From what I understand, a balanced D&D party needs for archtypes: A melee fighter for dealing with other melee fighters, a rogue for detecting and removing traps and locks, a caster for dealing with enemy casters, and a healer to keep everyone standing.
A party limit of four really completely kills gameplay diversity in my mind. Are there any good multiclasses you can do with a level limit of 10 that can let a character handle two of those roles without crippling themselves at one of them?
I actually think the reduced party limit provides an interesting challenge for party diversification. For example, a bard can act as a healer and a caster, taking up two slots. Any character can be given a single class of rogue and function just fine as trap/lock utility. But the thing is, I haven't seen anything to indicate the conventional balanced party is completely a necessity.
So, you could do something like:
Paladin - Tank, support healer, buffer
Eldritch Knight Fighter - Melee with ranged magic damage
College of Lore Bard - Healer and magic control
1 Rogue / 9 Pact of the Blade Warlock - Traps/Locks, sneaky magic melee
Or, something like:
5 Four Elements Monk / 5 Dragon Sorcerer - High mobility melee damage with some magic ranged options
4 Pact of Vengeance Paladin / 6 Way of Shadows Monk - High mobility melee damage
6 Battle Master Fighter / 4 Assassin Rogue - Long range damage
1 Rogue / 9 Trickery Domain Cleric - Healing, support, traps/locks
That last option is a party I am planning as an all drow group assassin group.

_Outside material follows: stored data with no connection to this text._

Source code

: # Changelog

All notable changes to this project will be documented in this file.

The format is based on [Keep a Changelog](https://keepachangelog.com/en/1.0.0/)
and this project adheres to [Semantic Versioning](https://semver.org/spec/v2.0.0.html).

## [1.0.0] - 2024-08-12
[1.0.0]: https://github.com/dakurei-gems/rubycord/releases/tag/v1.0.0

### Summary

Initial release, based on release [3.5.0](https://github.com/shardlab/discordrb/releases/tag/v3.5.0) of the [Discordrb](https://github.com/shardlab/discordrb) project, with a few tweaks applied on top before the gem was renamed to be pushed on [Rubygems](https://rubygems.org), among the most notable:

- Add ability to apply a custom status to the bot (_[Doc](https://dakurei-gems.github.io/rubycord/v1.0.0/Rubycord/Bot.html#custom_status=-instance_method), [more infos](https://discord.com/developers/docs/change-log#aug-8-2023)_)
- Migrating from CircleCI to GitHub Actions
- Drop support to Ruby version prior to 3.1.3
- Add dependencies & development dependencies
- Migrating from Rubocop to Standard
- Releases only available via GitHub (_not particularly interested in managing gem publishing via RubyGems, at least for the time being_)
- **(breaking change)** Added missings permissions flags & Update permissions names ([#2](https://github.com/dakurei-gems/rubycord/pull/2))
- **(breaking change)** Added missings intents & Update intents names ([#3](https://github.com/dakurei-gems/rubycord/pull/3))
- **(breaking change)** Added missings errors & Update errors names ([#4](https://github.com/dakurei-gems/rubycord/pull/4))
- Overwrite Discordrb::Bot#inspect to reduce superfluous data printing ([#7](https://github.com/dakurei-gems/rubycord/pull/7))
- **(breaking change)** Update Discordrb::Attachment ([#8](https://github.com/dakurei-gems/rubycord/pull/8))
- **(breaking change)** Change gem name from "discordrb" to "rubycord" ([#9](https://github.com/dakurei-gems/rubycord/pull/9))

So there are a wealth of options out there. No need to box oneself in by going for the most balanced party build. In my first playthrough of BG1 my part was Fighter Bhaalspawn, Imoen, Kivan, Yeslick, Viconia, Branwen. A fighter, a thief, a ranger, a fighter/cleric, and 2 clerics, and not a wizard among the lot of them. Worked out just fine. I am confident BG3 will be designed in such a way that you can get through with aberrant builds.